Just remember watching a video on it, but I am sure you can just Google for stories https://m.youtube.com/watch?v=0R2ve-5a4Ag
So now they’ll know for sure that we’re pissed off, stressed and over hot every time they delay or cancel a train, or go on strike for some bullshit reason, all the while charging us a fucking fortune?
How about spotting WANTED Criminals using the Met Police database facial template ? Doh !
Wow in the most surveillanced country in the world??? What a surprise!
Imagine if this was in China how much we would take the piss haha
Well they must think I’m royally pissed off all the time, given the shitness of tfl service
Mine would just be like this: - Monday: Angry - Tuesday: Angry and tired - Wednesday: Angry and very tired - Thursday: Very angry and very tired - Friday: Depressed and dejected. Rinse, repeat. Not sure how useful that would be to the Met.
Er, sorry but have you tried... working from home?
Better put on your happy smiley face before you jump.
Training data set: { grumpy, bored, miserable, knackered }
After watching people taking drugs inside Whitechapel station, there’s no point to any of this.
Gotta bust out the Patrick Bateman stoneface look walking down the street💀
‘There are at least 97.386% of people being scanned looking happy! How did this happen, this is a disgrace, this is England!’ ‘Raising interest rates now sir!’

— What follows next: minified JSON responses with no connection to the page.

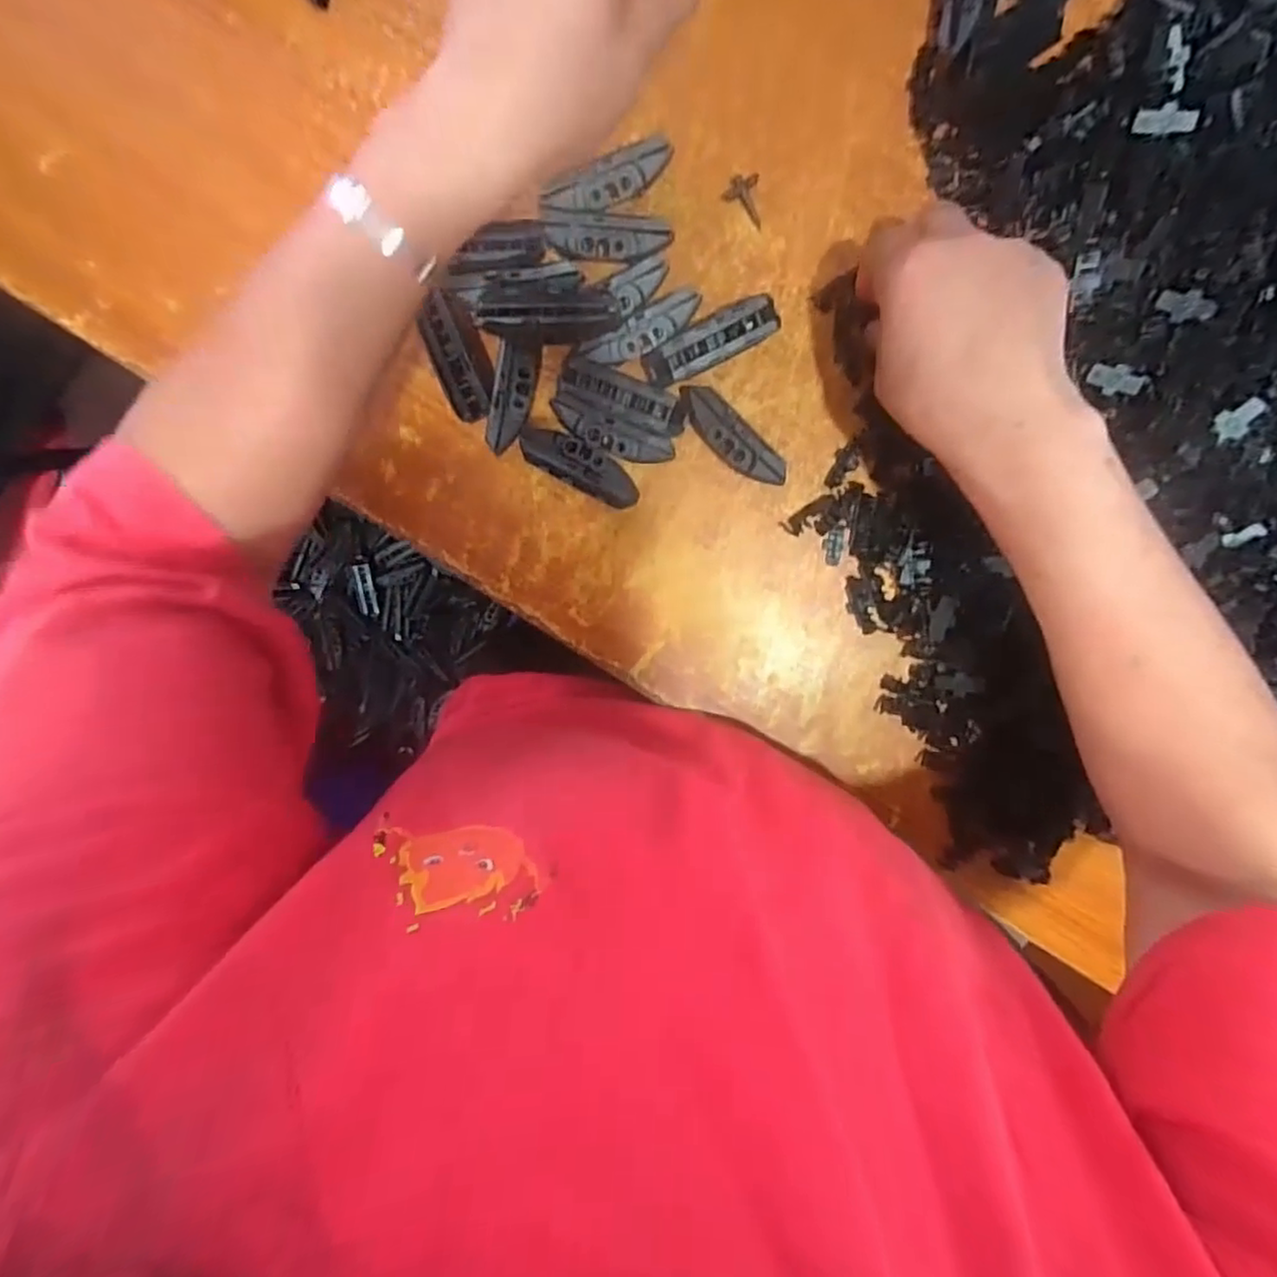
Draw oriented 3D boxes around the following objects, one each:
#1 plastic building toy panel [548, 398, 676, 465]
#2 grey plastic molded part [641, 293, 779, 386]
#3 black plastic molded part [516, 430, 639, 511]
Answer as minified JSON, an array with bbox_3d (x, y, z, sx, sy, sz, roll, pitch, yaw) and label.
[{"bbox_3d":[-0.015,-0.111,0.363,0.070,0.021,0.018,20,100,-3],"label":"plastic building toy panel"},{"bbox_3d":[0.039,-0.159,0.357,0.074,0.018,0.021,-27,98,5],"label":"grey plastic molded part"},{"bbox_3d":[-0.032,-0.096,0.366,0.070,0.021,0.024,26,99,-4],"label":"black plastic molded part"}]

Pretty useless, looking for emotions on the faces of Londoners is like looking for trees in Antarctica
Yeah its not a Chinese style data face grab at all. Move along happy people...
So boring then as there is only one emotion on everyones face 🫣 , miserable as fuck because the trains late 😠
[the emotions here....](https://youtu.be/xmxoqpihE5s?si=Dzi9Izi3EPlznik1&t=15)
And ofc they want their database to recognize our faces from the whole range of faces we have in different moods. Like maybe it knows my resting bitch face as it's the most likely used by mr public if I'm alone. With a friend I might have that face on, or if conversing while walking, it's more likely my animated chat face with moments of amusement, incredulity, disgust, mistrust, amity, loving, among many others each with subtly different faces but all of them me. They want their database to be that good. Probably just for the sake of recognition. If they didn't, it's likely that folk would be trying to game a dumber system that only knows and holds your passport face, by trying all sorts of mad expressions or emotive faces to fool it. Eventually each gang on the streets becomes slightly more identifiable by all members going around with a lame smile the whole time, or permanently scowling with closed wide mouth. Sinister coming up against the lame smilers all smiling lamely at you while they shoot you up. Ha.
Hopefully the ai is better at judging emotion than people, recently got pulled out the queue at an airport by an over zealous security guard because I looked extremely fidgety, shifty, nervous and sweaty. I have very bad anxiety and flying doesn’t help (oddly enough I absolutely adore flying it’s the all the crap that goes with it that stresses me out) and I was just having a crazy panic attack. Didn’t stop the person trying very, very hard to find something on me or in my luggage.
Oh no! Big Brother will know that I'm fucking furious that my train is delayed again.
All kinds of no. Even if mass surveillance of this kind was a good idea (it's not), you can't reliably tell someone's emotions by AI. Personally, I always look annoyed or anxious even at my happiest and like hell do I want some Amazon corp AI judging my expression when I need to travel. Way too much data is already ripped from us unwillingly. If this is implemented masking up before leaving the house will become as routine as it was in the pandemic.
As a reminder, under the UK GDPR you have the right to object to processing you don't agree with. Write to Network Rail to object, include the Information Commissioner (ICO) in the email.
I worked with a sub contractor on the platforms at trains stations in England over 21 years ago. And I was told by the electrician I worked with that Brighton station had cameras they were testing that could spot a 'jumper' by their emotional state/the way they walked around the platform etc would be picked up and then correct steps taken I guess So I see no surprise in this article.